What is colocalization?
Suppose you are given some images by a colleague, or have some images of your own, and you want to measure the amount of colocalisation between two of the dyes or stains in the images. First you have to define what you mean by colocalisation, and that is not trivial. For one place to start reading about colocalisation and for how to correctly capture quantitative fluorescence microscopy images suitable for colocalisation analysis, look here: Image Processing Courses at BioDIP, Dresden. A recent review is by Dunn in 2011.
Methods of colocalization analysis
Pixel intensity spatial correlation analysis
Here just are two of many colocalization coefficients to express the intensity correlation of colocalizing objects in each component of a dual-color image:
- Pearson’s correlation coefficient. It is not sensitive to differences in mean signal intensities or range, or a zero offset between the two components. The result is +1 for perfect correlation, 0 for no correlation, and -1 for perfect anti-correlation. Noise makes the value closer to 0 than it should be.
- Manders split coefficients. Proportional to the amount of fluorescence of the colocalizing pixels or voxels in each colour channel. You can get more details in Manders et al. Values range from 0 to 1, expressing the fraction of intensity in a channel that is located in pixels where there is above zero (or threshold) intensity in the other colour channel.
These coefficients measure the amount or degree of colocalization, or rather correlation and co-occurrence respectively (but should not be expressed as % values, because that is not how they are defined). But if there is nothing to compare them to, what do they mean? A statistical significance test was derived by Costses to evaluate the probability that the measured value of Pearson’s correlation, r between the two colour channels is significantly greater than values of r that would be calculated if there was only random overlap of the same information. This test is performed by randomly scrambling the blocks of pixels (instead of individual pixels, because each pixel’s intensity is correlated with its neighboring pixels) in one image, and then measuring the correlation of this image with the other (unscrambled) image. You can get more details in Costes et al. The result of this tests tell us if the Pearsons r and split Manders’ coefficients we measure are better than pure chance or not.
Other coefficients include ranked correlations such as Spearman and Kendal’s Tau, Li’s ICQ and the % of intensities or area (volume) above one or both thresholds (coming soon to Coloc_2). Some others are described in the literature that have been used in publications, but that have been refuted as insensitive, such as the overlap coefficient from the Manders paper, which J. Adler et al. showed to have large problems in interpretation compared to Pearson’s r and Manders’ split coefficients.
Object-based overlap analysis
This cookbook does not cover object-based overlap analysis, since it requires segmenting the image into objects and background, and that is a whole branch of image processing in itself. See the JACoP imageJ plugin for object based methods.
Do state the spatial resolution explicitly!
------------
● **Task to carry out**
According to the colocalization text, what range of values do Manders split coefficients take?

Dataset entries
------------
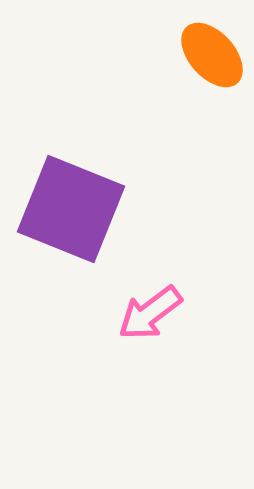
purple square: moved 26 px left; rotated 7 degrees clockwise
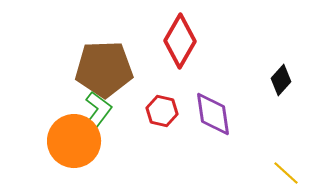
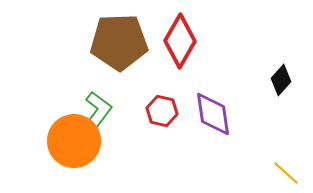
brown pentagon: moved 15 px right, 27 px up
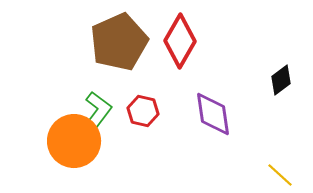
brown pentagon: rotated 22 degrees counterclockwise
black diamond: rotated 12 degrees clockwise
red hexagon: moved 19 px left
yellow line: moved 6 px left, 2 px down
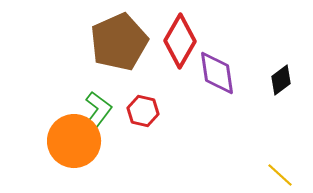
purple diamond: moved 4 px right, 41 px up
------------
● **Final answer**
They range from 0 to 1.